The rising sun glinted off of her plate armor. Her chestnut hair streamed loose behind her like a banner of war. She looked magnificent, sitting there atop his destrier, a sword pressed against the throat of the witch who had taken him captive.
Like a warrior queen forged from steel and fury.
“Sera!” The name tore from his throat.
She turned her head at his voice. For a heartbeat, their eyes met across the chaos. He saw the shock register on her face, followed by a radiant, heartbreaking joy. In that moment, the warmth in his chest flared hotter.

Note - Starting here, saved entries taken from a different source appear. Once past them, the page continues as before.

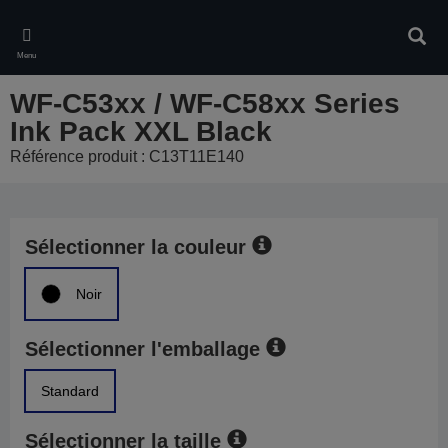
Skip
to
Rech
main
Menu
content
WF-C53xx / WF-C58xx Series
Ink Pack XXL Black
Référence produit : C13T11E140
Sélectionner la couleur
Noir
Sélectionner l'emballage
Standard
Sélectionner la taille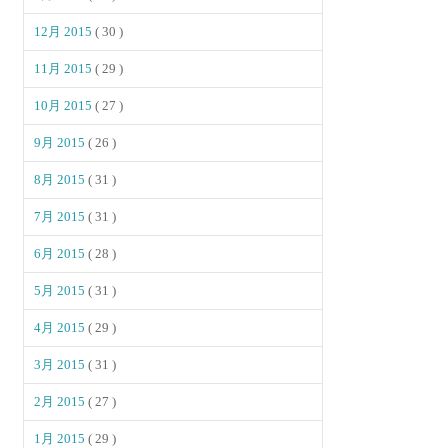
12月 2015
( 30 )
11月 2015
( 29 )
10月 2015
( 27 )
9月 2015
( 26 )
8月 2015
( 31 )
7月 2015
( 31 )
6月 2015
( 28 )
5月 2015
( 31 )
4月 2015
( 29 )
3月 2015
( 31 )
2月 2015
( 27 )
1月 2015
( 29 )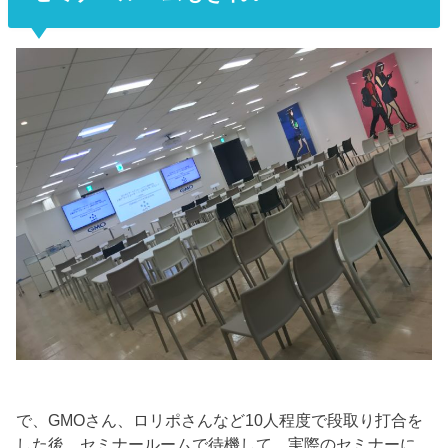
で、GMOさん、ロリポさんなど10人程度で段取り打合を
した後、セミナールームで待機して、実際のセミナーに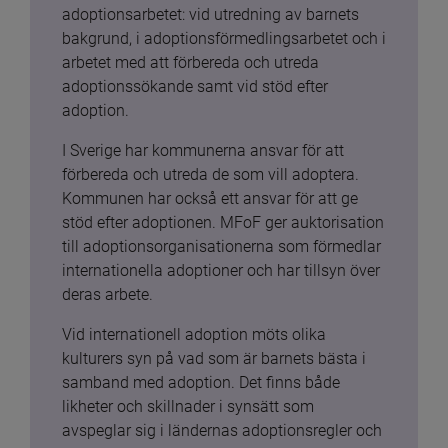
adoptionsarbetet: vid utredning av barnets 
bakgrund, i adoptionsförmedlingsarbetet och i 
arbetet med att förbereda och utreda 
adoptionssökande samt vid stöd efter 
adoption.
I Sverige har kommunerna ansvar för att 
förbereda och utreda de som vill adoptera. 
Kommunen har också ett ansvar för att ge 
stöd efter adoptionen. MFoF ger auktorisation 
till adoptionsorganisationerna som förmedlar 
internationella adoptioner och har tillsyn över 
deras arbete.
Vid internationell adoption möts olika 
kulturers syn på vad som är barnets bästa i 
samband med adoption. Det finns både 
likheter och skillnader i synsätt som 
avspeglar sig i ländernas adoptionsregler och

But his own joy turned to ash when, from his current vantage, he saw what his kirei could not. Behind her, emerging from the smoke belched by the wall of flame, was a second figure. Another woman in red.
A second witch.
The woman didn’t hold a weapon. She merely inhaled.
The air around her warped, sucked into her lungs with a terrifying hiss. Her eyes glowed with a sickly, molten gold. Aldric felt the danger before he saw the flame. It was a pressure in the air, a scream of warning in his blood. The witch was aiming at Sera’s exposed back.
Panic, cold and absolute, seized him.
Aldric didn’t think. He didn’t plan. He didn’t pray.
“Jump!” he roared.
He threw his elbow back, striking Calix hard enough to dislodge him. As the weight lifted from the saddle, Aldric slammed his heels into the destrier’s flanks.
The witch’s chest expanded to its limit. She opened her mouth.
Aldric rode harder, driving his horse into the gap between his wife and the monster, arms spread wide.
Just as the world turned red.
Just as a column of roaring, liquid fire erupted toward him.